### Activity
Reproduce each of the records below verbatim, keeping every character, line break, and symbol unchanged.

### Provided information
»»
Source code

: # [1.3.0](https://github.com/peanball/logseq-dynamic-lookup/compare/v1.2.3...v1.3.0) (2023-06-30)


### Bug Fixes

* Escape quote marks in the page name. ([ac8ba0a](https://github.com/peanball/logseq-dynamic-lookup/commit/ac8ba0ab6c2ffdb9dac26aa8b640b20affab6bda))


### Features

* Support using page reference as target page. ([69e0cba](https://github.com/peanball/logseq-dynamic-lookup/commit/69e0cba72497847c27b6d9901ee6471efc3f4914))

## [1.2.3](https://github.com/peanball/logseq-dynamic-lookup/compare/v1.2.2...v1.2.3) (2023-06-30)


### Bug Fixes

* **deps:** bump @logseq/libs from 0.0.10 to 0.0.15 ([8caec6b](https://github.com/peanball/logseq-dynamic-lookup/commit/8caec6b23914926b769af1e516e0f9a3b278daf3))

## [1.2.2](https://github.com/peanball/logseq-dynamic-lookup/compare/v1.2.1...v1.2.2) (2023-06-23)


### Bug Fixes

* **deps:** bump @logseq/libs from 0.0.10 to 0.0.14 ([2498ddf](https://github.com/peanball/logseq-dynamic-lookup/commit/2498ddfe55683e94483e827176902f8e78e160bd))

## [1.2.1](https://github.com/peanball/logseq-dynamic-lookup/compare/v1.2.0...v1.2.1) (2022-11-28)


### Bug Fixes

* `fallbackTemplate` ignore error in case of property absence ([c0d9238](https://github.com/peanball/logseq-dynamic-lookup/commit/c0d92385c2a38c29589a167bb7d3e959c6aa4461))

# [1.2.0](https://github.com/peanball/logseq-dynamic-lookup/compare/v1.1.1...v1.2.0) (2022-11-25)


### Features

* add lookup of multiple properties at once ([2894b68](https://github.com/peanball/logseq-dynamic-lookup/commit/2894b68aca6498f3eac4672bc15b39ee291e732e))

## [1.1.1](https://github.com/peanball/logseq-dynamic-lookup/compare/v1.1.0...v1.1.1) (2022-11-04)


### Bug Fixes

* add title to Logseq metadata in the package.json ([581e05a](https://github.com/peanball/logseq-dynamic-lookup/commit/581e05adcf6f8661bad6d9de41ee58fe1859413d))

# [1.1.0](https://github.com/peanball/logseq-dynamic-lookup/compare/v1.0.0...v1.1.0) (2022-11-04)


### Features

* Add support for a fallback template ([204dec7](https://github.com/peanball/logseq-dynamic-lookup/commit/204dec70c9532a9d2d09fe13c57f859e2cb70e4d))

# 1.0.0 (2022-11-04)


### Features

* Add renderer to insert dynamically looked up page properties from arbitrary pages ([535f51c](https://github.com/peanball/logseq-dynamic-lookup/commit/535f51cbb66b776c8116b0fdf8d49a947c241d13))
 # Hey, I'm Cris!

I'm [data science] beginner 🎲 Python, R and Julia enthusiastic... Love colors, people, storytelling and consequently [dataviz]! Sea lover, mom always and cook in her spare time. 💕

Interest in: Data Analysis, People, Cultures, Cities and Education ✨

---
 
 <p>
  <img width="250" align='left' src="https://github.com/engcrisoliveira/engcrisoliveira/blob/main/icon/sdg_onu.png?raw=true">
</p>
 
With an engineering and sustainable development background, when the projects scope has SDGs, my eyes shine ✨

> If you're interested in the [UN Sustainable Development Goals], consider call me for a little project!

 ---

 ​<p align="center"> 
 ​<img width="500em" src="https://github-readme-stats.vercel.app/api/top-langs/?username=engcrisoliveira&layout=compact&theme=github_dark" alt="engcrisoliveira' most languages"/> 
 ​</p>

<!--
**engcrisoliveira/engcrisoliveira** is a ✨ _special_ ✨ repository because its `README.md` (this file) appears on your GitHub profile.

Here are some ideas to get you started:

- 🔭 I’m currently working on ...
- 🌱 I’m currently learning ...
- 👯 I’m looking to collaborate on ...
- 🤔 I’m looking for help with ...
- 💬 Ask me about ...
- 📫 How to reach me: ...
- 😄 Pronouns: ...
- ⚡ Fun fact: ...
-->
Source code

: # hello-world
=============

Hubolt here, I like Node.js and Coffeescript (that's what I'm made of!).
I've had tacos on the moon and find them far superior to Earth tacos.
««
### Solved problem
Source code

: # [1.3.0](https://github.com/peanball/logseq-dynamic-lookup/compare/v1.2.3...v1.3.0) (2023-06-30)


### Bug Fixes

* Escape quote marks in the page name. ([ac8ba0a](https://github.com/peanball/logseq-dynamic-lookup/commit/ac8ba0ab6c2ffdb9dac26aa8b640b20affab6bda))


### Features

* Support using page reference as target page. ([69e0cba](https://github.com/peanball/logseq-dynamic-lookup/commit/69e0cba72497847c27b6d9901ee6471efc3f4914))

## [1.2.3](https://github.com/peanball/logseq-dynamic-lookup/compare/v1.2.2...v1.2.3) (2023-06-30)


### Bug Fixes

* **deps:** bump @logseq/libs from 0.0.10 to 0.0.15 ([8caec6b](https://github.com/peanball/logseq-dynamic-lookup/commit/8caec6b23914926b769af1e516e0f9a3b278daf3))

## [1.2.2](https://github.com/peanball/logseq-dynamic-lookup/compare/v1.2.1...v1.2.2) (2023-06-23)


### Bug Fixes

* **deps:** bump @logseq/libs from 0.0.10 to 0.0.14 ([2498ddf](https://github.com/peanball/logseq-dynamic-lookup/commit/2498ddfe55683e94483e827176902f8e78e160bd))

## [1.2.1](https://github.com/peanball/logseq-dynamic-lookup/compare/v1.2.0...v1.2.1) (2022-11-28)


### Bug Fixes

* `fallbackTemplate` ignore error in case of property absence ([c0d9238](https://github.com/peanball/logseq-dynamic-lookup/commit/c0d92385c2a38c29589a167bb7d3e959c6aa4461))

# [1.2.0](https://github.com/peanball/logseq-dynamic-lookup/compare/v1.1.1...v1.2.0) (2022-11-25)


### Features

* add lookup of multiple properties at once ([2894b68](https://github.com/peanball/logseq-dynamic-lookup/commit/2894b68aca6498f3eac4672bc15b39ee291e732e))

## [1.1.1](https://github.com/peanball/logseq-dynamic-lookup/compare/v1.1.0...v1.1.1) (2022-11-04)


### Bug Fixes

* add title to Logseq metadata in the package.json ([581e05a](https://github.com/peanball/logseq-dynamic-lookup/commit/581e05adcf6f8661bad6d9de41ee58fe1859413d))

# [1.1.0](https://github.com/peanball/logseq-dynamic-lookup/compare/v1.0.0...v1.1.0) (2022-11-04)


### Features

* Add support for a fallback template ([204dec7](https://github.com/peanball/logseq-dynamic-lookup/commit/204dec70c9532a9d2d09fe13c57f859e2cb70e4d))

# 1.0.0 (2022-11-04)


### Features

* Add renderer to insert dynamically looked up page properties from arbitrary pages ([535f51c](https://github.com/peanball/logseq-dynamic-lookup/commit/535f51cbb66b776c8116b0fdf8d49a947c241d13))
 # Hey, I'm Cris!

I'm [data science] beginner 🎲 Python, R and Julia enthusiastic... Love colors, people, storytelling and consequently [dataviz]! Sea lover, mom always and cook in her spare time. 💕

Interest in: Data Analysis, People, Cultures, Cities and Education ✨

---
 
 <p>
  <img width="250" align='left' src="https://github.com/engcrisoliveira/engcrisoliveira/blob/main/icon/sdg_onu.png?raw=true">
</p>
 
With an engineering and sustainable development background, when the projects scope has SDGs, my eyes shine ✨

> If you're interested in the [UN Sustainable Development Goals], consider call me for a little project!

 ---

 ​<p align="center"> 
 ​<img width="500em" src="https://github-readme-stats.vercel.app/api/top-langs/?username=engcrisoliveira&layout=compact&theme=github_dark" alt="engcrisoliveira' most languages"/> 
 ​</p>

<!--
**engcrisoliveira/engcrisoliveira** is a ✨ _special_ ✨ repository because its `README.md` (this file) appears on your GitHub profile.

Here are some ideas to get you started:

- 🔭 I’m currently working on ...
- 🌱 I’m currently learning ...
- 👯 I’m looking to collaborate on ...
- 🤔 I’m looking for help with ...
- 💬 Ask me about ...
- 📫 How to reach me: ...
- 😄 Pronouns: ...
- ⚡ Fun fact: ...
-->
Source code

: # hello-world
=============

Hubolt here, I like Node.js and Coffeescript (that's what I'm made of!).
I've had tacos on the moon and find them far superior to Earth tacos.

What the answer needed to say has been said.